I started taking photos of London in the mid 1970s (can an urge to photograph London be inherited?). The photos from the posts on Baynards Castle and a Dragon Rapide over London are some of my early photos.

The first camera I could afford on pocket-money was a Russian built Zenith-E. The only problem with this camera was a random sticking shutter so you would never know whether you would have a good photo until after they were printed. Very frustrating.

My first serious camera was a Canon AE-1 bought on hire purchase in the late 1970s when I first started working.

ae1

A job on the South Bank, started in 1979, introduced me to the photos my father had taken when he showed me the printed photos he had taken of the same area just after the war and before the Royal Festival Hall and the Festival of Britain.  I think it was from this point that I knew I wanted explore all the photos he had taken. I included some of these photos in last years posts here, here and here.
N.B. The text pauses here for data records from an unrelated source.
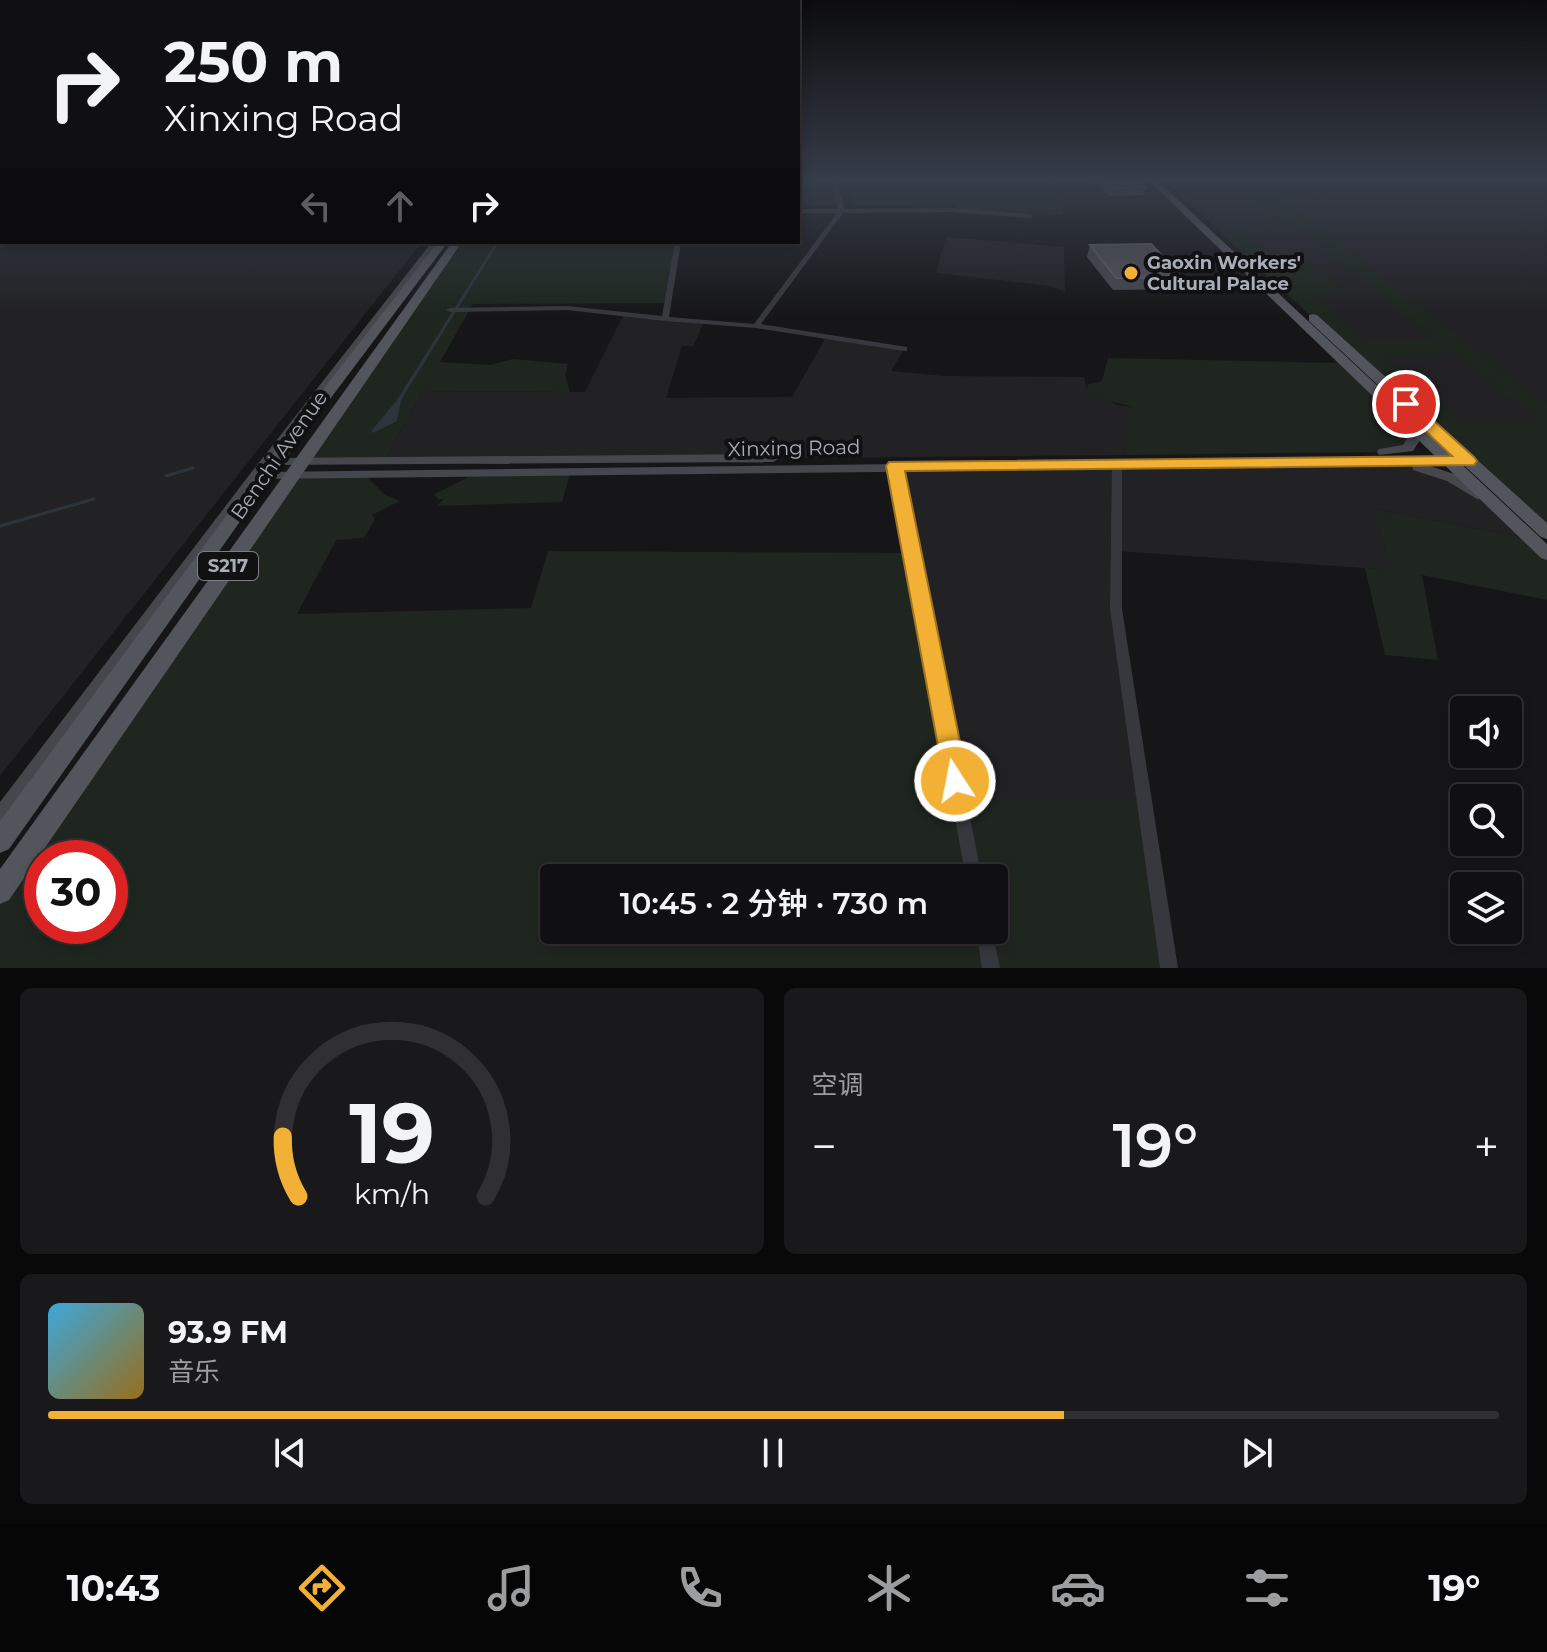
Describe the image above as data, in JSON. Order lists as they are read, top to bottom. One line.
{"streets":{"main road":["Xinxing Road","Benchi Avenue","S217"]},"crossings":[["Xinxing Road","Benchi Avenue"]],"places":["Gaoxin Workers' Cultural Palace"],"page":{"turn":["250 m","Xinxing Road"],"limit":"30","trip":"10:45 · 2 分钟 · 730 m","tile":"空调","heat":["−","19°","+"],"song":["93.9 FM","音乐"],"tabs":["10:43","19°"],"gauge":["19","km/h"]}}
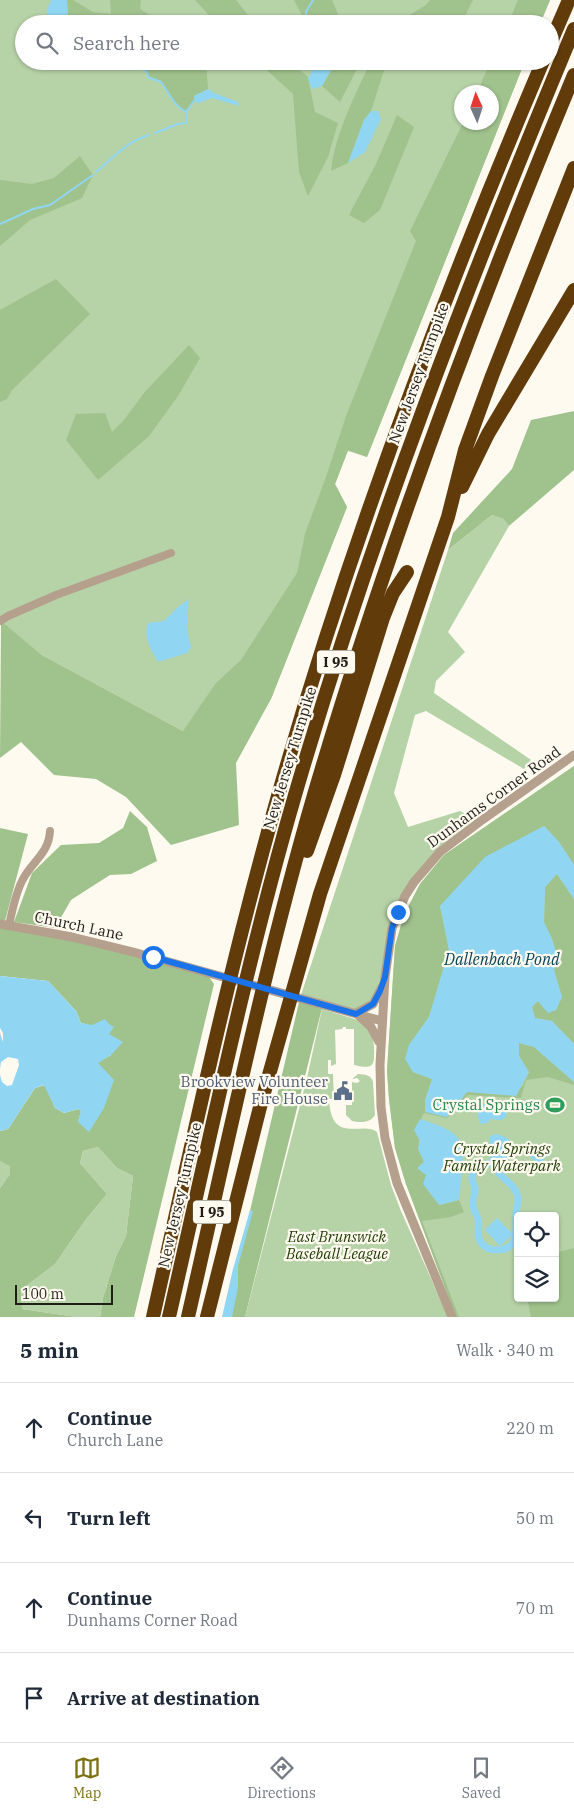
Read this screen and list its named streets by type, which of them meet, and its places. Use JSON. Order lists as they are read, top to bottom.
{
  "streets": {
    "highway": ["New Jersey Turnpike", "I 95"],
    "street": ["Dunhams Corner Road", "Church Lane"]
  },
  "crossings": [
    ["Dunhams Corner Road", "Church Lane"]
  ],
  "water": ["Dallenbach Pond"],
  "parks": ["Crystal Springs Family Waterpark", "East Brunswick Baseball League"],
  "places": {
    "public building": ["Brookview Volunteer Fire House"],
    "sports": ["Crystal Springs"]
  },
  "scale_bar": "100 m",
  "north": "top",
  "page": {
    "search": "Search here",
    "scale": "100 m",
    "heading": ["5 min", "Walk · 340 m"],
    "list": [
      ["Continue", "Church Lane", "220 m"],
      ["Turn left", "50 m"],
      ["Continue", "Dunhams Corner Road", "70 m"],
      "Arrive at destination"
    ],
    "nav": ["Map", "Directions", "Saved"]
  }
}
I switched from film to digital in 2002 and now use a compact Panasonic Lumix and a Nikon D300 and hopefully soon a Leica IIIg if I can master the techniques needed to correctly set the exposure levels.

Digital photography has provided significant benefits over film photography, however having been through the process of scanning these negatives, the earliest of which are almost 70 years old it does make we wonder how many of today’s digital photos will still be usable in 70 years time.

Negative film can be stored cheaply in a shoe box and providing it is not exposed to extremes of heat, cold, humidity and light will last a long time. To view the original photo, it is simply a matter of shining a light through onto a receptive surface, whether photo paper, within a scanner etc.

Apart from professionally archived digital photos, how many personal digital photos will survive the next 70 years? Computer hard disk failures, changes in technology etc. over the next 70 years may well mean that the majority of photos will be lost or unreadable.

Looking back on the first year of the blog, one of the most remarkable events happened when I published the following photo of a man repairing a chair on a London street:

Chairmender2

Thanks to the Internet, the photo was seen by Rachel South who identified him as her grandfather, Michael George South. Remarkably, Rachel is still following the same craft and her website can be found here. The original post is here.

My favourite location from the first year has to be the Stone Gallery of St. Paul’s Cathedral.  It was from here that just after the war my father took a series of photos showing the whole panorama of London. The devastation caused by bombing in the immediate vicinity was clearly visible and the City skyline looks very different when compared with today.  The full posts can be found here and here, and below is one example of the original photo, looking towards Cannon Street Station with the 2014 photo of the same scene following:

IMG02591- upload

And the same scene in 2014:

DSC_1392-uploadMuch of the devastation around St. Paul’s was caused on the night of the 29th December 1940. It was fascinating to research the story of the St. Paul’s Watch and the night of the 29th December for posts here and here.

London continues to change. One of the major projects going through planning approvals during the year was the Garden Bridge. This will have a dramatic impact on the Thames and surrounding areas. I gave my thoughts on this in a post in December which can be found here.

The Garden bridge will have a very dramatic impact on this view from Waterloo Bridge:

garden bridge 13So looking forward to the second year, I have many more places to explore and research. I plan to extend the range a bit further. My father took a river trip from Westminster to Greenwich and there are a whole sequence for photos showing the old docks and wharfs along the river as they were in the early 1950s. Also a series of photos of Hampstead will require a couple of visits to hunt down all the locations from these original photos.

Again, my thanks for your interest in the blog, and if you see someone in the coming year on the streets of London trying to work out how to take a photo with an old light meter and camera, that will be me with the Leica IIIg.